▸ **Exercise prompt**
Output the lines of the records below as a JSON list of strings, one string per line, from the line that contains "left wrist: (625, 501, -12)" up to and including the line that contains "right knee: (289, 421, 9)". Skip blank lines and leave the pictures out of the answer.

▸ **Records provided**
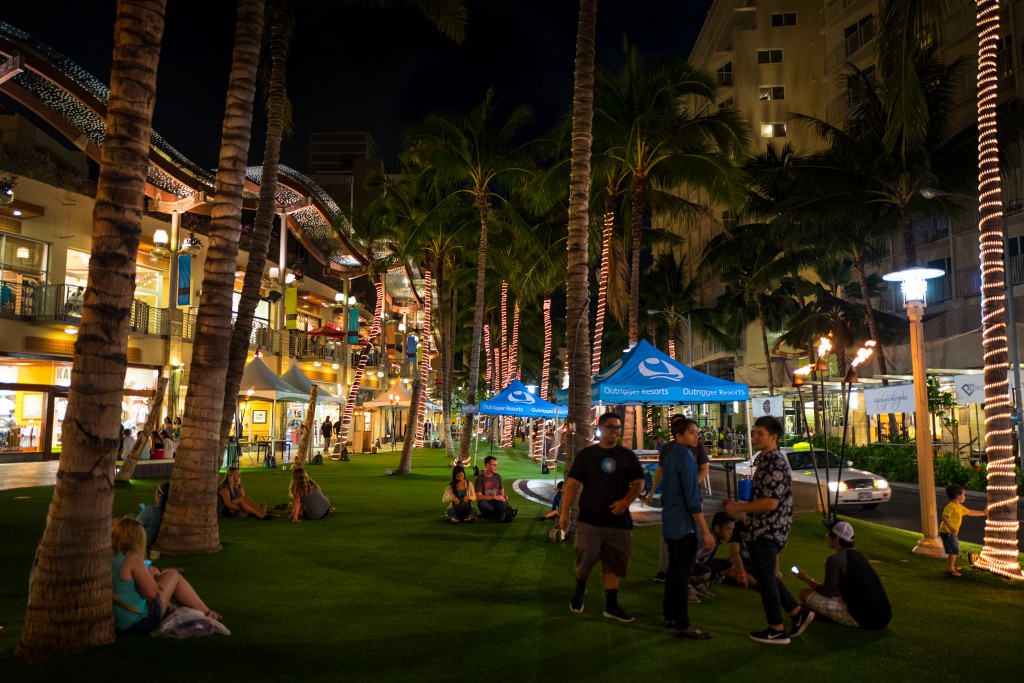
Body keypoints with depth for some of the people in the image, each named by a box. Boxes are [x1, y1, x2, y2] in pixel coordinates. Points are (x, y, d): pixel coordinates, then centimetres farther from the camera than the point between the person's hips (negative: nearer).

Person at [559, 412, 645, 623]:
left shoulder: (627, 456, 7)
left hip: (618, 520, 2)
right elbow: (572, 483, 2)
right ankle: (580, 589, 22)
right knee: (586, 557, -8)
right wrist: (564, 512, -4)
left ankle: (612, 605, 17)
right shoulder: (586, 454, 3)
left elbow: (638, 483, 6)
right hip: (589, 519, -2)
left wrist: (625, 501, -12)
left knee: (614, 563, 6)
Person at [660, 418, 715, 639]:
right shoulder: (686, 459, -17)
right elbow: (692, 499, -21)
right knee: (682, 575, -5)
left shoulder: (669, 457, 12)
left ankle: (670, 616, 24)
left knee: (674, 571, 16)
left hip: (670, 525, 9)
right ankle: (683, 625, 0)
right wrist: (706, 532, -19)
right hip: (684, 527, -9)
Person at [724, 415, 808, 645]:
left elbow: (770, 503, -26)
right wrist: (739, 506, 14)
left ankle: (776, 630, 13)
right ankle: (797, 612, 25)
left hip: (768, 531, -10)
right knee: (765, 574, 19)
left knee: (765, 578, 1)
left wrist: (739, 508, -17)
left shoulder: (776, 465, -20)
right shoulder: (766, 460, 11)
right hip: (764, 530, 10)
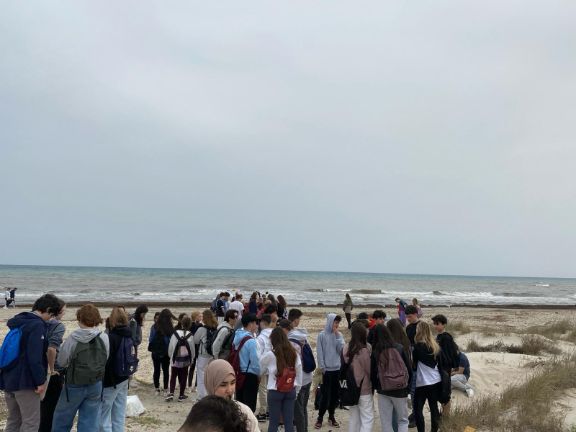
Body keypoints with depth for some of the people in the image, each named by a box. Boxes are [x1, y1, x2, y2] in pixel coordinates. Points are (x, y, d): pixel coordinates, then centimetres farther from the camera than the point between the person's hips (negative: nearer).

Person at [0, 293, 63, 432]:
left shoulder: (18, 321, 12)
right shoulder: (37, 326, -17)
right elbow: (35, 357, -23)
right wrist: (41, 381, -17)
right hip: (24, 382, -9)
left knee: (13, 419, 19)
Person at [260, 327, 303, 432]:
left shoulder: (270, 355, -9)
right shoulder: (294, 354, 1)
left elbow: (259, 369, 7)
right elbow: (299, 374, 5)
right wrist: (296, 390, 14)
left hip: (275, 392, -3)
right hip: (291, 391, 3)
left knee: (274, 422, 6)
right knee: (289, 421, 9)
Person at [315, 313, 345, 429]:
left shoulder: (338, 335, 6)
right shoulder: (322, 335, -6)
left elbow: (341, 349, -5)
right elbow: (319, 352, -6)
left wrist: (337, 336, -9)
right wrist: (322, 367, -9)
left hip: (338, 369, 4)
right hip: (327, 369, -4)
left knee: (335, 395, 10)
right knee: (326, 395, -3)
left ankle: (331, 416, 25)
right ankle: (320, 417, 11)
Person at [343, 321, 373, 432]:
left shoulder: (346, 348, -1)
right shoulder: (364, 350, -20)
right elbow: (370, 370, -11)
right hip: (364, 389, -6)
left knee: (354, 418, 17)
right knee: (367, 419, 3)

▸ **Finished exercise**
[
  "left wrist: (625, 501, -12)",
  "left knee: (614, 563, 6)",
  "Person at [660, 418, 715, 639]:",
  "right shoulder: (686, 459, -17)",
  "right elbow: (692, 499, -21)",
  "right knee: (682, 575, -5)",
  "left shoulder: (669, 457, 12)",
  "left ankle: (670, 616, 24)",
  "left knee: (674, 571, 16)",
  "left hip: (670, 525, 9)",
  "right ankle: (683, 625, 0)",
  "right wrist: (706, 532, -19)",
  "right hip: (684, 527, -9)",
  "Person at [724, 415, 808, 645]:",
  "left elbow: (770, 503, -26)",
  "right wrist: (739, 506, 14)",
  "left ankle: (776, 630, 13)",
  "right ankle: (797, 612, 25)",
  "left hip: (768, 531, -10)",
  "right knee: (765, 574, 19)",
  "left knee: (765, 578, 1)",
  "left wrist: (739, 508, -17)",
  "left shoulder: (776, 465, -20)",
  "right shoulder: (766, 460, 11)",
  "right hip: (764, 530, 10)",
  "Body keypoints with depth for some of the people in the image, each named by a box. Boxes are [x1, y1, x2, y2] in pixel coordinates. Points are (x, y, d): pixel coordinates, then centimetres farther from the camera than the point between the person's hips (negative: nearer).",
  "Person at [0, 293, 63, 432]:",
  "left shoulder: (18, 321, 12)",
  "right shoulder: (37, 326, -17)",
  "right elbow: (35, 357, -23)",
  "right wrist: (41, 381, -17)",
  "right hip: (24, 382, -9)",
  "left knee: (13, 419, 19)",
  "Person at [260, 327, 303, 432]:",
  "left shoulder: (270, 355, -9)",
  "right shoulder: (294, 354, 1)",
  "left elbow: (259, 369, 7)",
  "right elbow: (299, 374, 5)",
  "right wrist: (296, 390, 14)",
  "left hip: (275, 392, -3)",
  "right hip: (291, 391, 3)",
  "left knee: (274, 422, 6)",
  "right knee: (289, 421, 9)"
]